Rabbit, Run Read online

Page 5


  The man turns, looking more tired than Rabbit had ex­pected. A short man with a big balding head, he had played when basketball was still a quick man’s game. He seems foreshortened: this big head and a massive checkered sports coat and then stubby legs in blue trousers that are too long, so the crease buckles and zigzags above the shoes. As he brakes his run, and walks the last strides, Rabbit fears he’s made a mistake.

  But Tothero says the perfect thing. “Harry,” he says, “the great Harry Angstrom.” He puts out his hand for Harry to seize and with the other squeezes the boy’s arm in a clasp of rigor. It comes back to Rabbit how he always had his hands on you. Tothero just stands there holding on and look­ing at him, smiling crookedly, the nose bent, one eye wide open and the other heavy-lidded. His face has grown more lopsided with the years. He is not going bald evenly; brushed strands of gray and pale brown patch his skull.

  “I need your advice,” Rabbit says, and corrects him­self. “What I really need is a place to sleep.”

  Tothero is silent before replying. His great strength is in these silences; other men hasten to respond instantly, as if they were always embarrassed, but Tothero has the dis­ciplinarian’s trick of waiting a moment. As if he considers everything. It gives him great weight. At last he asks, “What’s happened to your home?”

  “Well it kind of went.”

  “How do you mean?”

  “It was no good. I’ve run out. I really have.”

  Another pause. Rabbit narrows his eyes against the sun­light that rebounds off the asphalt. His left ear aches. His teeth on that side feel as if they might start hurting.

  “That doesn’t sound like very mature behavior,” Tothero states.

  “It was a mess as it was.”

  “What sort of mess?”

  “I don’t know. My wife’s an alcoholic.”

  “And have you tried to help her?”

  “Sure. How?”

  “Did you drink with her?”

  “No sir, never. I can’t stand the stuff, I just don’t like the taste.” He says this readily, proud to be able to report to- his old coach that he has not abused his body.

  “Perhaps you should have,” Tothero offers after a mo­ment. “Perhaps if you had shared this pleasure with her, she could have controlled it.”
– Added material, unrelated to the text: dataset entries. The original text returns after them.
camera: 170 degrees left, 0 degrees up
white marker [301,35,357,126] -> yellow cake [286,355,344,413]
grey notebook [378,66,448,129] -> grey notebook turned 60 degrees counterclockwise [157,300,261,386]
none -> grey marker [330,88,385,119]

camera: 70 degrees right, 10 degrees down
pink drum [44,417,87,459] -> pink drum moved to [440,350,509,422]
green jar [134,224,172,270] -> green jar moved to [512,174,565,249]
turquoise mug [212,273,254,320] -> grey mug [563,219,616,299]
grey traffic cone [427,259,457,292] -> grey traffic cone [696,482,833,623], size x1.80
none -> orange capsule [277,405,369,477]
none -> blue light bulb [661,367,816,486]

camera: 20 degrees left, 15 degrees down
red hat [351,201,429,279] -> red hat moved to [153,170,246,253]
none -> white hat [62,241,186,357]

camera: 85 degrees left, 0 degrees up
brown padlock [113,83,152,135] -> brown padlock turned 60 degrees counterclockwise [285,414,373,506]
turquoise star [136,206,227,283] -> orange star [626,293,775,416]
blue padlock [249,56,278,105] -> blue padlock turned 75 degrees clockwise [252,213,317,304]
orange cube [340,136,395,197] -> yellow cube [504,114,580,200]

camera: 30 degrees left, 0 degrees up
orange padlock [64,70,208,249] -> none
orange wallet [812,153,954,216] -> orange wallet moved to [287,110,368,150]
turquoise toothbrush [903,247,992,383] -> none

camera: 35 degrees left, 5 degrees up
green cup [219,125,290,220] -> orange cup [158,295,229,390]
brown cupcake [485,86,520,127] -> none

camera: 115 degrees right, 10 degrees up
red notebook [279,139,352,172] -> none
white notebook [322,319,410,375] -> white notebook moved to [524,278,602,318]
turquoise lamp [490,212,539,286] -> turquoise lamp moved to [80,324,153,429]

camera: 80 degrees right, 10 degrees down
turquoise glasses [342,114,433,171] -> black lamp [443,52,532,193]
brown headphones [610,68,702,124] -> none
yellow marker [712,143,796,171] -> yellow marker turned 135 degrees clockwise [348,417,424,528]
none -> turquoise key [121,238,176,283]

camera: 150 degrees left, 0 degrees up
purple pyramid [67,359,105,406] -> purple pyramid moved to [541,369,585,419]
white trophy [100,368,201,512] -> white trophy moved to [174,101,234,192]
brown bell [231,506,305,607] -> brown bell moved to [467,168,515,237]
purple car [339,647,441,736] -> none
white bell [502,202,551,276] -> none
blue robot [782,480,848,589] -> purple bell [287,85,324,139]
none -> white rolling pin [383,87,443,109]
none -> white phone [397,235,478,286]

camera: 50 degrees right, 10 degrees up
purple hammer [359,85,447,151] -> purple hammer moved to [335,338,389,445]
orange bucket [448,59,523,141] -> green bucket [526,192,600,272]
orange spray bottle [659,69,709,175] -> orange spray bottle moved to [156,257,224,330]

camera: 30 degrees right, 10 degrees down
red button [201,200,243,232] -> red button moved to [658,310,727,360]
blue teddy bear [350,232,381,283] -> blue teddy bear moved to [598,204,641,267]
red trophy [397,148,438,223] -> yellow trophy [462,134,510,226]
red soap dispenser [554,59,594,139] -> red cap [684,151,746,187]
  Rabbit, dazed by the sun, numb through weariness, can’t follow this thought.

  “It’s Janice Springer, isn’t it?” Tothero asks.

  “Yeah. God she’s dumb. She really is.”

  “Harry, that’s a harsh thing to say. Of any human soul.”

  Rabbit nods because Tothero himself seems certain of this. He is beginning to feel weak under the weight of the man’s pauses. These pauses seem longer than he remembered them, as if Tothero too feels their weight. Fear touches Rabbit again; he suspects his old coach is addled, and begins all over. “I thought maybe I could sleep a couple hours some­where in the Sunshine. Otherwise I might as well go home. I’ve had it.”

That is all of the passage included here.